Útil es conocer que en el derecho penal occidental se ha ido aceptando, cada vez con más fuerza, que el secreto profesional no puede extenderse a crímenes (delitos graves) y a la protección de sus autores, cómplices y encubridores, y, en todo caso, no puede abarcar jamás aspectos conocidos por los profesionales (abogados, médicos y periodistas) que no signifiquen propiamente "entregar a la justicia" al protegido con la reserva de información.



Se trata de una evolución doctrinaria y jurisprudencial hacia una mayor valoración de la paz social y del esclarecimiento de delitos graves, en perjuicio o detrimento relativo de otros bienes jurídicos (como el favorecer el trabajo de ciertas profesiones, en las que es fundamental la reserva de información para que esta fluya) que, aunque importantes y valorados, se consideran comparativamente "inferiores".



A mayor abundamiento, incluso considerándose para efectos de este análisis el derecho canónico, se debería llegar a la misma conclusión, ya que lo que exigen las normas canónicas al sacerdote confesor (bajo sanción de excomunión al infractor) es que no ponga en riesgo al "penitente", en términos de causarle un "gravamen". Así, por ejemplo, el sacerdote podría (y debería) entregar toda la información que estuviere en su poder y que sea relevante acerca del crimen de Jorge Matute Johns, con la sola limitación de no perjudicar a quien se amparó en el "secreto de confesión". Valga al respecto lo señalado anteriormente, en el sentido que pueda efectivamente aplicarse la regulación del secreto de confesión.
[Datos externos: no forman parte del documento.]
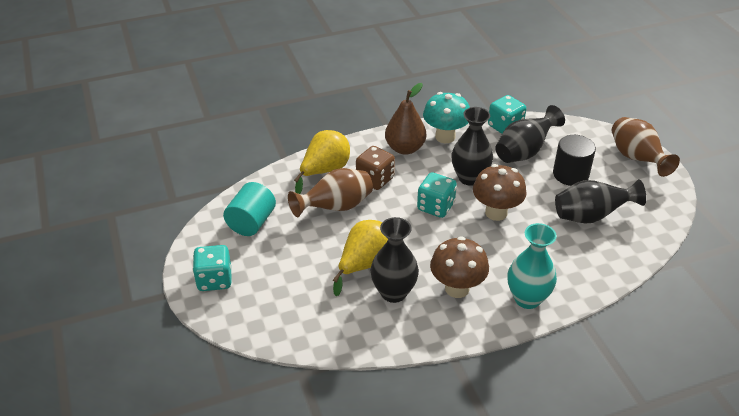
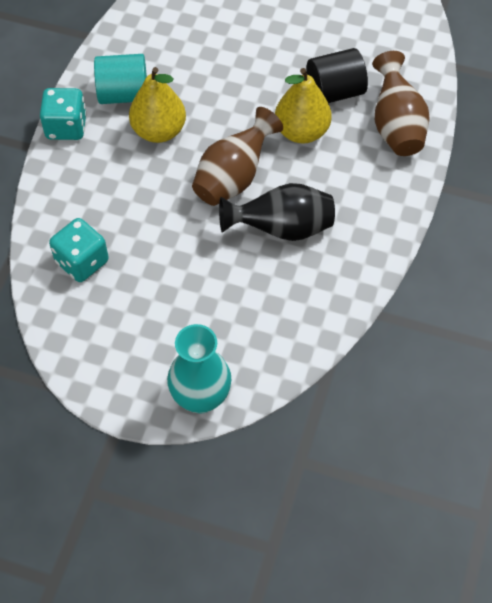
black vase: 4 -> 1
brown dice: 1 -> 0
brown mushroom: 2 -> 0
brown pear: 1 -> 0
turquoise dice: 3 -> 2
turquoise mushroom: 1 -> 0

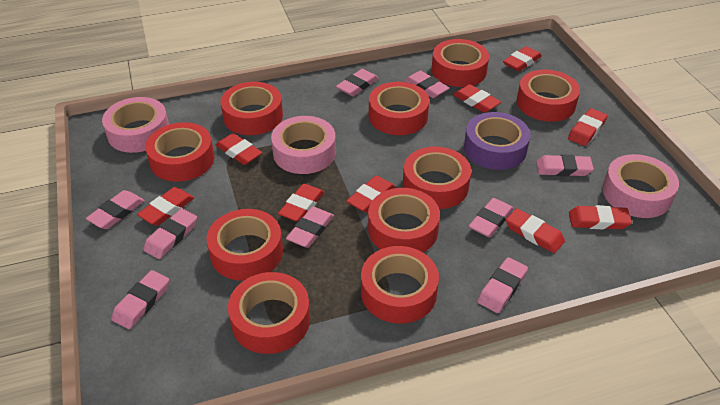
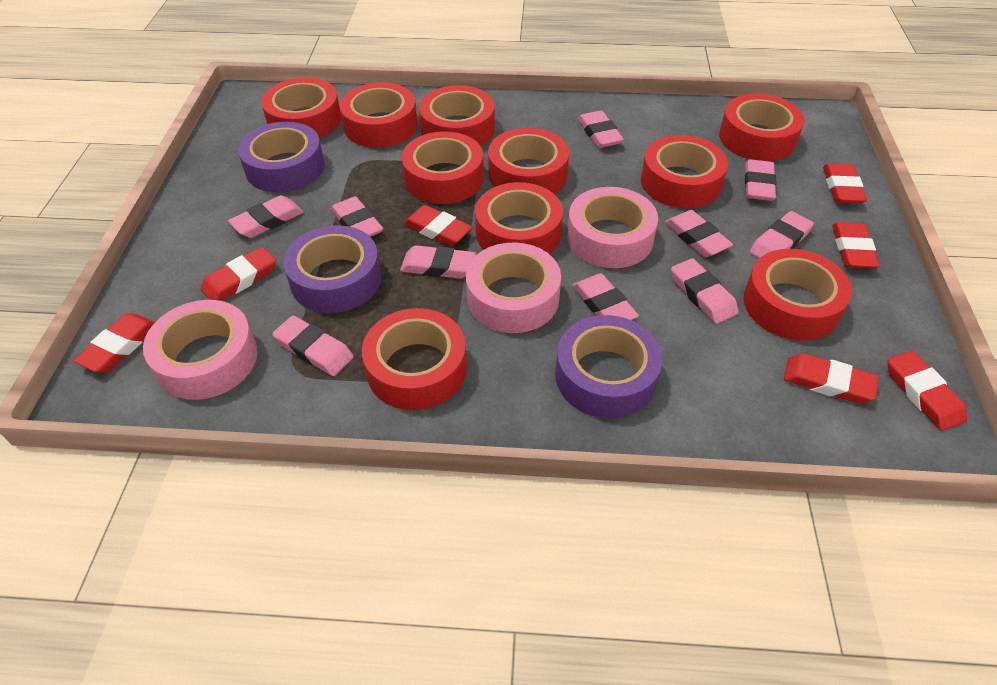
pink eraser: 9 -> 10
purple tape: 1 -> 3
red eraser: 9 -> 7

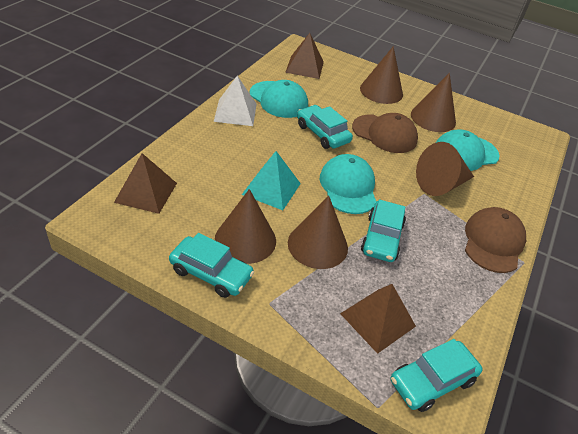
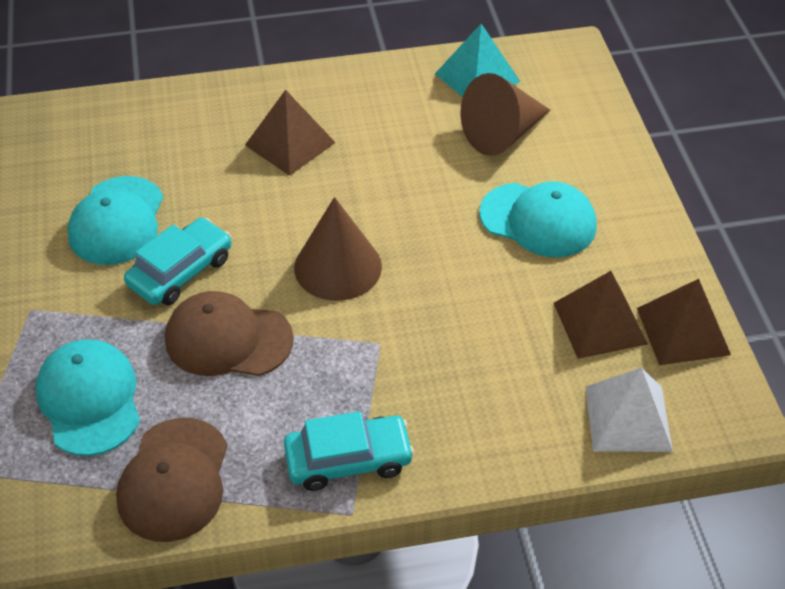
brown cone: 5 -> 2
turquoise car: 4 -> 2

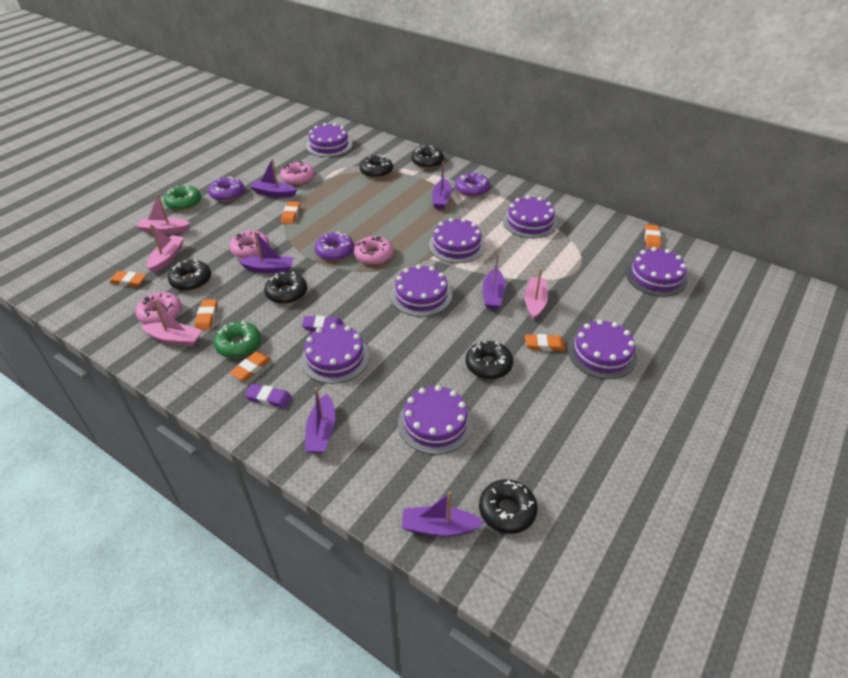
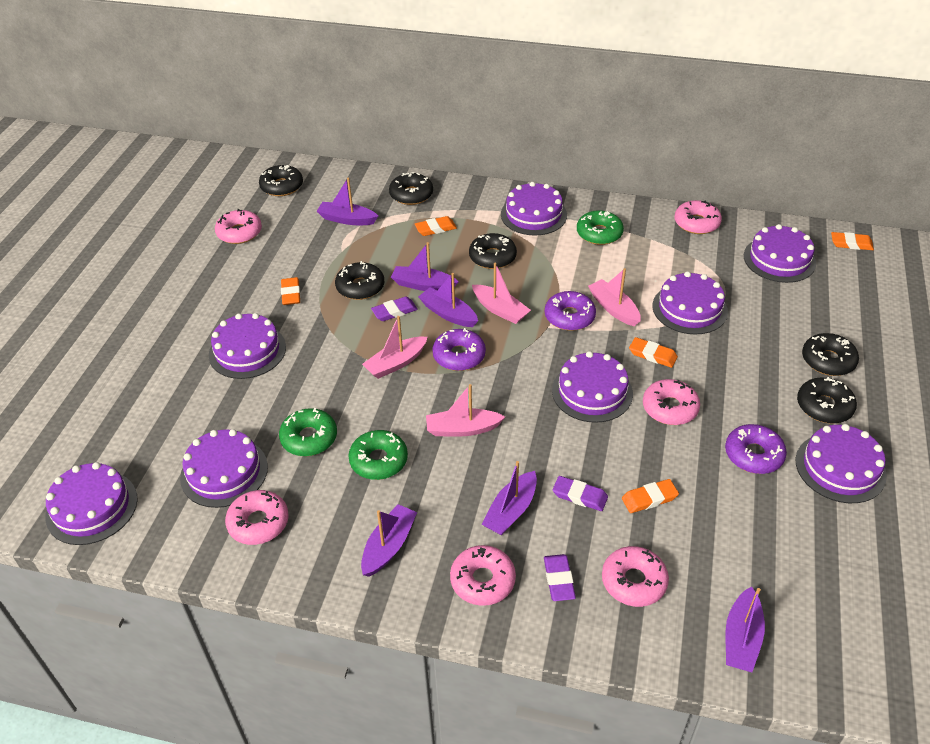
green donut: 2 -> 3
orange eraser: 6 -> 5
pink donut: 4 -> 6
purple eraser: 2 -> 3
Por último, en relación con la incorporación legislativa del secreto profesional de los "confesores" (junto a abogados y médicos, y, recientemente, en virtud de la Ley de Prensa, también a los periodistas), en el artículo 201 del Código de Procedimiento Penal chileno, es dable pensar que se trata de un "arcaísmo" explicable únicamente por el contexto histórico de indivisión Estado-Iglesia que vivía nuestro país a fines del siglo XIX, época en la cual se codificó nuestro procedimiento criminal, vigente en las regiones donde aún no imperan las normas contenidas en la reforma procesal criminal en curso. Por lo que podría esperarse que esta "extraña" figura, en un país como Chile: laico y que consagra la diversidad y tolerancia religiosa, pueda ser prontamente corregida por nuestro legislador, con lo que en el futuro se garantizaría que no pudiera vivirse, nuevamente, una situación incómoda y extraña como la que nos ocupa.